TEXTO APRESENTADO:
O Conselho Nacional de Política Criminal e Penitenciária
(CNPCP), vinculado ao Ministério da Justiça, contrariou uma promessa do
presidente Jair Bolsonaro e elaborou proposta para o indulto natalino deste ano
sem incluir o perdão da pena a policiais presos. O texto que prevê os critérios
para condenados deixarem a cadeia deverá ser enviado na semana que vem ao
Palácio do Planalto, que poderá alterá-lo.
Em agosto, Bolsonaro afirmou que o próximo indulto de Natal
teria "nomes surpreendentes" e que pretendia beneficiar policiais
condenados por "pressão da mídia". Citou como exemplo agentes
envolvidos no sequestro do ônibus 174, no Rio, e nos massacres do Carandiru, em
São Paulo, e de Eldorado do Carajás, no Pará. Apenas neste último houve
condenação definitiva. "Tem muito policial no Brasil que foi condenado por
pressão da mídia. E esse pessoal no final do ano, se Deus me permitir e eu
estando vivo, vai ser indultado", disse.

QUESTÃO PROPOSTA 1:
Responda com base na notícia sobre o indulto natalino:
(a) A que ministério o CNPCP está vinculado?
(b) Para onde deverá ser enviado, na semana que vem, o texto com os critérios do indulto?
(c) Em qual dos casos citados por Bolsonaro houve condenação definitiva?
QUESTÃO PROPOSTA 2:
Continue a notícia sobre o indulto natalino a partir da última frase apresentada.

DADOS FORNECIDOS:
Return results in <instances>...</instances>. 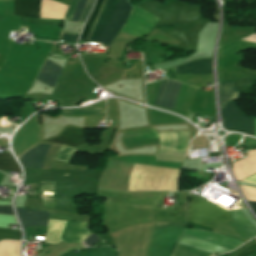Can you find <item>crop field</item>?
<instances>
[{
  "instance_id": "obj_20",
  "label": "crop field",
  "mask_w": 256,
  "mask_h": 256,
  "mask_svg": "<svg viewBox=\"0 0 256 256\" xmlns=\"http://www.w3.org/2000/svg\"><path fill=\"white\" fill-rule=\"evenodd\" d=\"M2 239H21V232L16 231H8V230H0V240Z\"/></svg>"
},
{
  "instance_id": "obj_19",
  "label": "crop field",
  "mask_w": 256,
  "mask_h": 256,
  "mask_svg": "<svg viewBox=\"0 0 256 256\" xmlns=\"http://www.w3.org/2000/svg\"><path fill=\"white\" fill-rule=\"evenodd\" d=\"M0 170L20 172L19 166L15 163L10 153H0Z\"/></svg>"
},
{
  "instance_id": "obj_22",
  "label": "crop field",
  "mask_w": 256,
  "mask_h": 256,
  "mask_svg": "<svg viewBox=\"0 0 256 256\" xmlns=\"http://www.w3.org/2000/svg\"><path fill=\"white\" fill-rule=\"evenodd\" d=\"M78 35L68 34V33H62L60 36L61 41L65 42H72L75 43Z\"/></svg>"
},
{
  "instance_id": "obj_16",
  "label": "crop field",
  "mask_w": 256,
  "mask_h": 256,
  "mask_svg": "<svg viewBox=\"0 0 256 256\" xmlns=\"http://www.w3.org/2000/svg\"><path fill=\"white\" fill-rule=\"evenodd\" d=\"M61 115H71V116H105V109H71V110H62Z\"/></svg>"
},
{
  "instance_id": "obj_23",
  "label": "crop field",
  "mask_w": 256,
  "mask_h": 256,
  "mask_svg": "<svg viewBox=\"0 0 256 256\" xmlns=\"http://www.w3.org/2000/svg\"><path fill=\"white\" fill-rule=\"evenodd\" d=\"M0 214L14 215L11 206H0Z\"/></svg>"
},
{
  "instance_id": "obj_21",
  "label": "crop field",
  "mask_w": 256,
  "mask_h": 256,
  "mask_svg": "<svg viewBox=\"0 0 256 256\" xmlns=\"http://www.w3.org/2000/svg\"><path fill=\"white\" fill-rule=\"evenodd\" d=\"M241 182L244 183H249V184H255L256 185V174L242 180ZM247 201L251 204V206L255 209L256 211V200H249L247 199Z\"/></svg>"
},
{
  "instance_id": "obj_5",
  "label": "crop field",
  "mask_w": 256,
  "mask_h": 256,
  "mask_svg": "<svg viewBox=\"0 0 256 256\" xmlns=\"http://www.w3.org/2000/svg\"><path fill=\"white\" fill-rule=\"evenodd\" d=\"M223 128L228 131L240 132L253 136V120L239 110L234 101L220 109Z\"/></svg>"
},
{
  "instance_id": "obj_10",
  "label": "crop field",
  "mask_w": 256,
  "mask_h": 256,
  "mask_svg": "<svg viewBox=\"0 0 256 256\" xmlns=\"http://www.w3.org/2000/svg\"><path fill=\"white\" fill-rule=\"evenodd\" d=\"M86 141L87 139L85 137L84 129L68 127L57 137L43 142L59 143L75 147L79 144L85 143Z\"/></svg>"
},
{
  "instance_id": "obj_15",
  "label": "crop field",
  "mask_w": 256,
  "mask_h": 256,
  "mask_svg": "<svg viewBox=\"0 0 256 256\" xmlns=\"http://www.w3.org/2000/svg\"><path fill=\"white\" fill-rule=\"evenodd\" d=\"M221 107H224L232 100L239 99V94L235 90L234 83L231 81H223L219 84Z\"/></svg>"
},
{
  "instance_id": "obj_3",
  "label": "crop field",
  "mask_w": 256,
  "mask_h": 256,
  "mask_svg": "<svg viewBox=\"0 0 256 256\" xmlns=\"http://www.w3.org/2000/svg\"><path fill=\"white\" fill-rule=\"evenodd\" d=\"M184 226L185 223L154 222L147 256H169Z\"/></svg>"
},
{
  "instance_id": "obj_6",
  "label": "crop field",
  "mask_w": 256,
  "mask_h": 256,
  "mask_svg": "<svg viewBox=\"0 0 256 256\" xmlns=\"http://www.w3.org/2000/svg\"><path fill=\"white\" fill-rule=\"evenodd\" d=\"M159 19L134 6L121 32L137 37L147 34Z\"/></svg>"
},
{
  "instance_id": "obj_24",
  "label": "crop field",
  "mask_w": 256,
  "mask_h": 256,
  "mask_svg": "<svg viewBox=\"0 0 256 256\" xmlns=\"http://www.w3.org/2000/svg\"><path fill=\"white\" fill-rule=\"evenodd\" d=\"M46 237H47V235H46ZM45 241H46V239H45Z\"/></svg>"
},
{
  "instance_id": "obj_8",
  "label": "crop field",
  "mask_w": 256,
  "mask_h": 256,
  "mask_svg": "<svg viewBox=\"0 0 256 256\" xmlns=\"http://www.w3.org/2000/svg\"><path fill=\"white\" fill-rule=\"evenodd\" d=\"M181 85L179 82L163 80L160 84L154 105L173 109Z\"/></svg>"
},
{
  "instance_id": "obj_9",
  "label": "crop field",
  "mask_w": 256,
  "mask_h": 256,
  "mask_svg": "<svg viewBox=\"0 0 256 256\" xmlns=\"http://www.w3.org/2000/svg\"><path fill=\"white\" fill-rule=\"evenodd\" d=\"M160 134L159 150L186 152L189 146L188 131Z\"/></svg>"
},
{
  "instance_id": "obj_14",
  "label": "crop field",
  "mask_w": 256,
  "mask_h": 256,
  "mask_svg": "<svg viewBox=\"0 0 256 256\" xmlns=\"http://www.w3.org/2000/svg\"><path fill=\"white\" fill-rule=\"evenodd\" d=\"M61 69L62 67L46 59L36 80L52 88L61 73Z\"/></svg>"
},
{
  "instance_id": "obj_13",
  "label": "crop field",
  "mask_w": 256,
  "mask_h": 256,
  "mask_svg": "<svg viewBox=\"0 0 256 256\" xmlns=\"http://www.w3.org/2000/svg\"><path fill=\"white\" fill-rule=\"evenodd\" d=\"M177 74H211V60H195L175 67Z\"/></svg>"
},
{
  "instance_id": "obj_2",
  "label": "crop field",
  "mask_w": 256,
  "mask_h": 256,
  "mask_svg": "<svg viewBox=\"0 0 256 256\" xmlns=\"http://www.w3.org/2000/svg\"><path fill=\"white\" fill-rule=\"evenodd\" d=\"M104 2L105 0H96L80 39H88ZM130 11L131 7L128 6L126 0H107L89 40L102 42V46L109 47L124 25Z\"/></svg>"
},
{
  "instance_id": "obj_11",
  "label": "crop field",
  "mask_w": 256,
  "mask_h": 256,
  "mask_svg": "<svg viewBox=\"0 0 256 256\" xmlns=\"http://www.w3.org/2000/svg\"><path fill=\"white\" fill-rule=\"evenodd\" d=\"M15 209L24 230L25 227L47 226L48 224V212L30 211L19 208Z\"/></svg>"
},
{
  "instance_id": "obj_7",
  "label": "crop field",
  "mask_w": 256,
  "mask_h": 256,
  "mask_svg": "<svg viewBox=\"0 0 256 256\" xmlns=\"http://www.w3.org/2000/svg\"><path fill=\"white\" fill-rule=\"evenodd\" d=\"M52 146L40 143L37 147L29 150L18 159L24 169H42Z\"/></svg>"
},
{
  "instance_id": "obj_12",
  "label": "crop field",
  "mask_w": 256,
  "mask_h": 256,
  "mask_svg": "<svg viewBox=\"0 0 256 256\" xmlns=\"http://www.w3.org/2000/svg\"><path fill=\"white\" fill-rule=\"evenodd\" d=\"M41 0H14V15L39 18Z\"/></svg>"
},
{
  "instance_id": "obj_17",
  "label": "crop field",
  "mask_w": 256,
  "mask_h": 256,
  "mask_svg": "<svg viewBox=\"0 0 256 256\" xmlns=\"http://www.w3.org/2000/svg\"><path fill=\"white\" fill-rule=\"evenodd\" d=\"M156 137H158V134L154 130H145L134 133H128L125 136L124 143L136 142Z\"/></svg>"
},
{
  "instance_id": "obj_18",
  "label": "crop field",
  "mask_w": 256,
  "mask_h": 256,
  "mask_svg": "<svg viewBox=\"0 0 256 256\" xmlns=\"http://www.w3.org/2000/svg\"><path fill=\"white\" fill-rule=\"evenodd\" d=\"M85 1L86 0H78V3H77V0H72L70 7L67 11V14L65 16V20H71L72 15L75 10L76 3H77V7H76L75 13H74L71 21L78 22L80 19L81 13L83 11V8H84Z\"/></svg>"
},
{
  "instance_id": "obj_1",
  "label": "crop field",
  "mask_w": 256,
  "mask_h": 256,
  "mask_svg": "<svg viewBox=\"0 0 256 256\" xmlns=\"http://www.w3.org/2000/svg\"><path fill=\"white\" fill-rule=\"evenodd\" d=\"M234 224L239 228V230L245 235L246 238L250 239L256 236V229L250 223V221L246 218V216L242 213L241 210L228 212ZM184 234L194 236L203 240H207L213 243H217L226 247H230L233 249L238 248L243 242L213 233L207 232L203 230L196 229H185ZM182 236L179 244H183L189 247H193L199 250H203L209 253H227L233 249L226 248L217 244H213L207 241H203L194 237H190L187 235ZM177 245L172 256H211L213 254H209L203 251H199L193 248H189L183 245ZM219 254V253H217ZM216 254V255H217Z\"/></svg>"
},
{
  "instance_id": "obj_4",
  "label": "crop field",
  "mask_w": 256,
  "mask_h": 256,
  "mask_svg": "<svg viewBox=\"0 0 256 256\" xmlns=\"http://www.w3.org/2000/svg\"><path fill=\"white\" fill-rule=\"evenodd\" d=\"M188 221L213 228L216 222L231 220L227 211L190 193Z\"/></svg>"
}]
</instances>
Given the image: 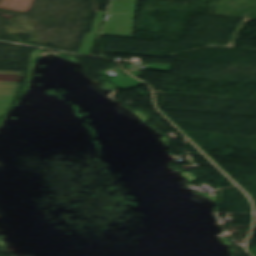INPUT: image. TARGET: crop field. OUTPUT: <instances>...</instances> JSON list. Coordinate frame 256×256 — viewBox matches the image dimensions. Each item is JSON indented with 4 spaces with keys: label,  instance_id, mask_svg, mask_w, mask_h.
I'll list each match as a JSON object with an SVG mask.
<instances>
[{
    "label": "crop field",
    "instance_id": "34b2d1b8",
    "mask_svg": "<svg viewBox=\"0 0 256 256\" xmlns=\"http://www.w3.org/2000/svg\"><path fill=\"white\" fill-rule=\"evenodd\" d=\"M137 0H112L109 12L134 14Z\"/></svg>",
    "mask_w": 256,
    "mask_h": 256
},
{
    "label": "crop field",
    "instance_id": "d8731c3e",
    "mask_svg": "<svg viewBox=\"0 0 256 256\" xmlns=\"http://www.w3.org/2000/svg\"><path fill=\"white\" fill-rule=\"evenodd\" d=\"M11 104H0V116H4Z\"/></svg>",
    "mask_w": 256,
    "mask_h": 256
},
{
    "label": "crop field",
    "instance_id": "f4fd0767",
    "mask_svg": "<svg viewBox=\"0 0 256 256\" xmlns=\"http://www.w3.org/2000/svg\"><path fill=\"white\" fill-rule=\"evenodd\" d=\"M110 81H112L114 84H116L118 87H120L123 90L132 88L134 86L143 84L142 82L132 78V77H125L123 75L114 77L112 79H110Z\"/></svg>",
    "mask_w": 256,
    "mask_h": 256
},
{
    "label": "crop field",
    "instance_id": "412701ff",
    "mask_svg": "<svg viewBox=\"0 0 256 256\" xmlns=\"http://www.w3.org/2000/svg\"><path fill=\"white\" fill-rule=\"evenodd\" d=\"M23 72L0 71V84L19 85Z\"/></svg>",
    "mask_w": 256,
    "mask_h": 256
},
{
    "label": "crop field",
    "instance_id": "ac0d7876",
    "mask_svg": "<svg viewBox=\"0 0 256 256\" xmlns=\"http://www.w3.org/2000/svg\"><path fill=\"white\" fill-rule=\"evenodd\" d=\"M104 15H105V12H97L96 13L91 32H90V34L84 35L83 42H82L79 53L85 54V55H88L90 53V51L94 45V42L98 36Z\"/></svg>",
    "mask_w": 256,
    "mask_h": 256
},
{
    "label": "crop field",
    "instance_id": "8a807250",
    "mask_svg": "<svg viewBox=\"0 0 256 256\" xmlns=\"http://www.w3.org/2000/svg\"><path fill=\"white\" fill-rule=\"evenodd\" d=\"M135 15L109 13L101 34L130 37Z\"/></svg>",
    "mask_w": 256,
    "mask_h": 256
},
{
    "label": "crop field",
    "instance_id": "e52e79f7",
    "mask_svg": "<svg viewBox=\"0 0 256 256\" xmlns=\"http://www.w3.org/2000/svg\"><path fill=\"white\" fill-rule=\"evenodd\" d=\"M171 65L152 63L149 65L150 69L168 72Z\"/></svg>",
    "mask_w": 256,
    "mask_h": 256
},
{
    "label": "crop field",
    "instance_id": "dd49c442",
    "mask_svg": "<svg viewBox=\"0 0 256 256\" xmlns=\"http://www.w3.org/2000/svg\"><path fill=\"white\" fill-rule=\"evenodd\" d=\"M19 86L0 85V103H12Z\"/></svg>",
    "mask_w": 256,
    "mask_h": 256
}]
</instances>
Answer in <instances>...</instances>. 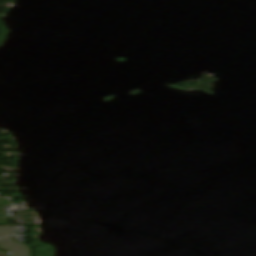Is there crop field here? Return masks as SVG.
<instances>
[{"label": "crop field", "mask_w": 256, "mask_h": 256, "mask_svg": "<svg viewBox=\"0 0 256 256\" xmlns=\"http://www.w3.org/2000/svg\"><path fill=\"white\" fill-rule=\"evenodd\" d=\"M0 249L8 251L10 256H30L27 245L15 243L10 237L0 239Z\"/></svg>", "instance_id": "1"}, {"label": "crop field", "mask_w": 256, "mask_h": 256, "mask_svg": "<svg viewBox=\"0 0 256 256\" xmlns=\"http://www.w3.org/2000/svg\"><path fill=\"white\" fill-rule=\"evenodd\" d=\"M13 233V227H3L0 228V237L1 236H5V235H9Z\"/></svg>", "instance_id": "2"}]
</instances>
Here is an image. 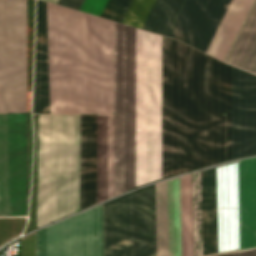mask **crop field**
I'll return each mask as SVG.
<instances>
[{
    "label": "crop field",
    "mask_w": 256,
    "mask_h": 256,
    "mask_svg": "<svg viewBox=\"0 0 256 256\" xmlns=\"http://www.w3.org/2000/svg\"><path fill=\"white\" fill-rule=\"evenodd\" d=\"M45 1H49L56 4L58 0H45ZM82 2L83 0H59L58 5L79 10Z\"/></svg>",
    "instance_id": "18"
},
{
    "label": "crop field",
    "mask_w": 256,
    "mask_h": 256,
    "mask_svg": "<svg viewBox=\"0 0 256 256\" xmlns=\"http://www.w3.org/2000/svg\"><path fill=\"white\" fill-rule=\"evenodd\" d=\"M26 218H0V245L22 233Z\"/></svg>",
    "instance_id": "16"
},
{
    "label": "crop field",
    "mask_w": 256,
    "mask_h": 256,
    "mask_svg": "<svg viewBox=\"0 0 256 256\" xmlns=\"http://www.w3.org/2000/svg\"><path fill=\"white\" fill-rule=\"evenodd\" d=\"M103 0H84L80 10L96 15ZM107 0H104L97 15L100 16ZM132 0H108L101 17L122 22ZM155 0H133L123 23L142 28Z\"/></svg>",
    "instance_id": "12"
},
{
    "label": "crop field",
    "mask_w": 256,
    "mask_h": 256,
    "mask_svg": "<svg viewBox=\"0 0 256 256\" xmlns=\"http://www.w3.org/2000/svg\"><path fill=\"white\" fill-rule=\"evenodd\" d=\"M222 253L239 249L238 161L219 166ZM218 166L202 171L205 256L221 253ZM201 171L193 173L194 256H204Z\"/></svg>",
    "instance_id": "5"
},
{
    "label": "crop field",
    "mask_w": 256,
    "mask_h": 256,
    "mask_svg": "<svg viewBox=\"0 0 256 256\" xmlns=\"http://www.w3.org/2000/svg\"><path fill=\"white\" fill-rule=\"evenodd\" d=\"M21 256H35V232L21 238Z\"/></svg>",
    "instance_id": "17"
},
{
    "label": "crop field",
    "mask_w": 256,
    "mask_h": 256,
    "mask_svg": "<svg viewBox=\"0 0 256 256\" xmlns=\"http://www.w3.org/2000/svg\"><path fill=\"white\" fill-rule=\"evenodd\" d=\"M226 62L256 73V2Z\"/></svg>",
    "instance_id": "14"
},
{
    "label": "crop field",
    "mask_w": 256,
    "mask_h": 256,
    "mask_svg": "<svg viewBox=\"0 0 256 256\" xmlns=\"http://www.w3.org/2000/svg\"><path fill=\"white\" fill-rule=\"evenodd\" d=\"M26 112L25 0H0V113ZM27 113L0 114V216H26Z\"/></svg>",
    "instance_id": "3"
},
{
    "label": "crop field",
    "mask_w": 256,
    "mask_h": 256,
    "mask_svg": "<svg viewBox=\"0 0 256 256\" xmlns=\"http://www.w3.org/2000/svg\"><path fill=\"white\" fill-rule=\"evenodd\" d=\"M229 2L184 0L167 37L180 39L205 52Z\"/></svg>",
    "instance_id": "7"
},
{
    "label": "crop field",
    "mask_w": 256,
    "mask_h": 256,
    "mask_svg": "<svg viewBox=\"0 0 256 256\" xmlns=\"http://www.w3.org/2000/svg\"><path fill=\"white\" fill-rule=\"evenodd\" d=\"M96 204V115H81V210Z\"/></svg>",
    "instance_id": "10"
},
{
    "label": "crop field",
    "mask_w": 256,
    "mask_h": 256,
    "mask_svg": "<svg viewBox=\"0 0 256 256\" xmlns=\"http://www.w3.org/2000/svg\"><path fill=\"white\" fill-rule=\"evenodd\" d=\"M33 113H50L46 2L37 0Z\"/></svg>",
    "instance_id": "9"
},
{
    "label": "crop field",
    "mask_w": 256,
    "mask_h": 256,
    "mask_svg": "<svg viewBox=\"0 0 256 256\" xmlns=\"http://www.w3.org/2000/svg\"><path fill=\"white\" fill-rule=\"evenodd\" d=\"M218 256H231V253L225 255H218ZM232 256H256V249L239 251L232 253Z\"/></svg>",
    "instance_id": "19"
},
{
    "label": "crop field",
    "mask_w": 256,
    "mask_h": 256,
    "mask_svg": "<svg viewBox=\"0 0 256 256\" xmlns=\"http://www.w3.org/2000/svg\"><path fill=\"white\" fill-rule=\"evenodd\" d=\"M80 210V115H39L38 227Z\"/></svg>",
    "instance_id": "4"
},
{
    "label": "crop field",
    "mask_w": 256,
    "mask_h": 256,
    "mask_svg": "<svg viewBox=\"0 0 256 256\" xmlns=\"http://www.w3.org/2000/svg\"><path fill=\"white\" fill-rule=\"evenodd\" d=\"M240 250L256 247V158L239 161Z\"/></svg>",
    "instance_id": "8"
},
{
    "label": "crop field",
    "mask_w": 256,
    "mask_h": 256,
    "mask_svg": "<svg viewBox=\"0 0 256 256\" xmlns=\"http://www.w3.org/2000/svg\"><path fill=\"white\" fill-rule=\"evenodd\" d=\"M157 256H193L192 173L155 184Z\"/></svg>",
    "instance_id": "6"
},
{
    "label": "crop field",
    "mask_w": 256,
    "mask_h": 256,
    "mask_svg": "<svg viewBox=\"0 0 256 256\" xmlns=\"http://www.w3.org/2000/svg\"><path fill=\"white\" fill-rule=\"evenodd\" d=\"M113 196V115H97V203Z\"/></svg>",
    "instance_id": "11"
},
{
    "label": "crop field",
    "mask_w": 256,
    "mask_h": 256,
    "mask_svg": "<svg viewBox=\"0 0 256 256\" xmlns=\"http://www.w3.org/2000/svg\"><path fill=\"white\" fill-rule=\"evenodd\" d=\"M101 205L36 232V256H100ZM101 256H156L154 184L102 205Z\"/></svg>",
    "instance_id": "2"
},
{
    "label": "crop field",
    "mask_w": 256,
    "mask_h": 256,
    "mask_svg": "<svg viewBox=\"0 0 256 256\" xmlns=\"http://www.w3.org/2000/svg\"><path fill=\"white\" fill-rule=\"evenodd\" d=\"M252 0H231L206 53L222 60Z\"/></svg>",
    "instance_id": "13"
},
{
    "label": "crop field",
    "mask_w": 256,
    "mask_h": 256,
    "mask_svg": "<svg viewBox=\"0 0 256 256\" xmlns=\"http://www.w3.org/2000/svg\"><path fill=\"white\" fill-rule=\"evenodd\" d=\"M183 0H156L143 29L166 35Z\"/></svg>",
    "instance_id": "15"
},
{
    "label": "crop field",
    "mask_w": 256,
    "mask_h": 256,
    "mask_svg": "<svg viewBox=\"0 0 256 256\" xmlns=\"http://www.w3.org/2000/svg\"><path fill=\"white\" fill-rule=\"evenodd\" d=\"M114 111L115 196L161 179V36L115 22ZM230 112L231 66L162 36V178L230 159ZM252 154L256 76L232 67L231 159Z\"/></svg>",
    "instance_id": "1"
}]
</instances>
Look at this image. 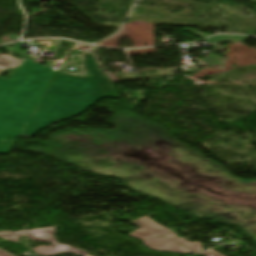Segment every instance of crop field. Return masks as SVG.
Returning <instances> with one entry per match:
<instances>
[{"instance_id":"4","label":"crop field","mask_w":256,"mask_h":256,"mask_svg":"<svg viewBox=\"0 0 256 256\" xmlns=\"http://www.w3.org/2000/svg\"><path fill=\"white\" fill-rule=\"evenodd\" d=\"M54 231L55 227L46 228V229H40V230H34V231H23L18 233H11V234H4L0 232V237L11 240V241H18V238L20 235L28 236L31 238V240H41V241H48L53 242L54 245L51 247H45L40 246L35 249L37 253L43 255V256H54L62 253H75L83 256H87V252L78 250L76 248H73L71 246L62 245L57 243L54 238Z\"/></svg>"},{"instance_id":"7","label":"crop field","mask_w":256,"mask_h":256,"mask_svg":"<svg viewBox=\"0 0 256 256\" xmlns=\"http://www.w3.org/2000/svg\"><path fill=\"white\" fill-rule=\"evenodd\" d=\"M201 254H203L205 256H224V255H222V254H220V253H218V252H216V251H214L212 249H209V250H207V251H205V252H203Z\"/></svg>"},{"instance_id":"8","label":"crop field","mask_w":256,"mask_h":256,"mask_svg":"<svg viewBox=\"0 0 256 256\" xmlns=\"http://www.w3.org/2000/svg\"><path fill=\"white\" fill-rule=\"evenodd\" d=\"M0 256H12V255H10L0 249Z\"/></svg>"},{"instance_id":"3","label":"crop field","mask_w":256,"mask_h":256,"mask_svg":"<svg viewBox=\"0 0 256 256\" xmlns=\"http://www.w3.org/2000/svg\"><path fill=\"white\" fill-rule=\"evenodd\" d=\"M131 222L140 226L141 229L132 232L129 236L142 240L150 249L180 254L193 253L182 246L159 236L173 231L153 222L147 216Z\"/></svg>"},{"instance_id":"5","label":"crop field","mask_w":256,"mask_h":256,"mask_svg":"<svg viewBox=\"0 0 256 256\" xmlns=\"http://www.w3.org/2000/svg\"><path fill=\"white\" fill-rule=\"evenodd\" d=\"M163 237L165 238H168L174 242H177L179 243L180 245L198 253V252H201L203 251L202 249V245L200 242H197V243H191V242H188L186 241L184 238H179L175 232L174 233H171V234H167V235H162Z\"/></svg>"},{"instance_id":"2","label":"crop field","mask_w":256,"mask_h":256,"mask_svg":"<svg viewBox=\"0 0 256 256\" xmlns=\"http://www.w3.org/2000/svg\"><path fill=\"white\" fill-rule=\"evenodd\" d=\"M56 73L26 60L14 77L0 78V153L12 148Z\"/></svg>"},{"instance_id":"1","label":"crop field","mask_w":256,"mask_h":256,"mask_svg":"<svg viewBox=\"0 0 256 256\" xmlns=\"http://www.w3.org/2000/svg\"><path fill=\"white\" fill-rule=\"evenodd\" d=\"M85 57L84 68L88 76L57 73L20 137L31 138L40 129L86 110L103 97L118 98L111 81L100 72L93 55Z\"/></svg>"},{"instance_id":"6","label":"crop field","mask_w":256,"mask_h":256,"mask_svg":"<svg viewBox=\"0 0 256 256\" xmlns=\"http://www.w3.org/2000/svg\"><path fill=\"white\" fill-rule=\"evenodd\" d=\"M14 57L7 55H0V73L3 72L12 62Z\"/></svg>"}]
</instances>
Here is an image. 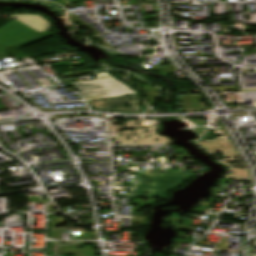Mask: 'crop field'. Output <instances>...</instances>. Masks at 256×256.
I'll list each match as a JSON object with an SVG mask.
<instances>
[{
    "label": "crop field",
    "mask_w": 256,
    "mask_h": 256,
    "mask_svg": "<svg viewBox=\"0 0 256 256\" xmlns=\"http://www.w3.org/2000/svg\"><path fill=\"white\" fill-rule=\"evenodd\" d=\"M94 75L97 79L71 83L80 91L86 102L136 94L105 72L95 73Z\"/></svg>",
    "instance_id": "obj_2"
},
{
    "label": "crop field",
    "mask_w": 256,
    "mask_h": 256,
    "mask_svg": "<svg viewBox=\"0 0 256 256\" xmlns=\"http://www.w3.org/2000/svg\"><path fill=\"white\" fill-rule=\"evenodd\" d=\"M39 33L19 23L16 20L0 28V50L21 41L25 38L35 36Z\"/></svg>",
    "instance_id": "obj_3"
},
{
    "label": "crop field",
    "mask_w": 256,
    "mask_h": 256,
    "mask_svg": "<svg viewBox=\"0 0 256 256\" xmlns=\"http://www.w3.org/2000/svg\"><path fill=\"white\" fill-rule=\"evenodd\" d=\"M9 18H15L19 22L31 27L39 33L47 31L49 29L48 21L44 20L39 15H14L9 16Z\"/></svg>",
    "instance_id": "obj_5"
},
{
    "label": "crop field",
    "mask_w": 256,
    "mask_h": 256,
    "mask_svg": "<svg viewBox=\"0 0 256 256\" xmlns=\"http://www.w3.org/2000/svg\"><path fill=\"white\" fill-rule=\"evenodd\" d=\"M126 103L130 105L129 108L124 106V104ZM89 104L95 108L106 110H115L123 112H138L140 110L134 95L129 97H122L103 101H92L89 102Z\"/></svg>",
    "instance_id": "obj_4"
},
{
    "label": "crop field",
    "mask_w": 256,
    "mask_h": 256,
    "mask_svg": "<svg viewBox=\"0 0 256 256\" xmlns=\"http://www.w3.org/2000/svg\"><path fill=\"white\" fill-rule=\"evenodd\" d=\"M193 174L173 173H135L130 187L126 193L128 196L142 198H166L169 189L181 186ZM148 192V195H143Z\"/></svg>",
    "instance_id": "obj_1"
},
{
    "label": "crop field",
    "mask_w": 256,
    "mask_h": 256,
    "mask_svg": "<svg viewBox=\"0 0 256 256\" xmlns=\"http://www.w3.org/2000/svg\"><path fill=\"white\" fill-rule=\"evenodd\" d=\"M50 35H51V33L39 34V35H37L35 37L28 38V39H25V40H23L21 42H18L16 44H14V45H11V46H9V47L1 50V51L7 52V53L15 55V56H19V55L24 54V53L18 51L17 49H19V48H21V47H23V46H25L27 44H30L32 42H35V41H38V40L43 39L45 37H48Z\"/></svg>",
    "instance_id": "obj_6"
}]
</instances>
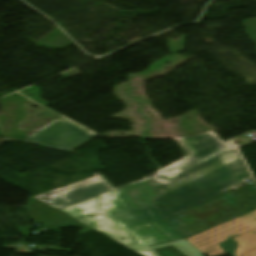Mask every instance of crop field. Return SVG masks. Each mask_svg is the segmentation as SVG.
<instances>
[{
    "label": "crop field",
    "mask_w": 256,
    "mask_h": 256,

RESPOSTA 1:
(a) Ao Ministério da Justiça.
(b) Ao Palácio do Planalto.
(c) No massacre de Eldorado do Carajás, no Pará.

RESPOSTA 2:
A Constituição
concede ao presidente da República a prerrogativa de conceder o perdão em favor
de pessoas condenadas, desde que preenchidas determinadas condições previamente
estabelecidas. Estes critérios são definidos anualmente e publicados em
decreto, geralmente no dia 25 de dezembro - daí o motivo de ser chamado de
"natalino". O indulto não pode ser dirigido a pessoas específicas,
mas, sim, a todos os condenados que, na data da publicação, atendam aos
requisitos.
O conselho
responsável por elaborar a proposta é formado por especialistas na área
criminal e tem a incumbência de dar o ponto de partida na discussão. A palavra
final é sempre do presidente da República.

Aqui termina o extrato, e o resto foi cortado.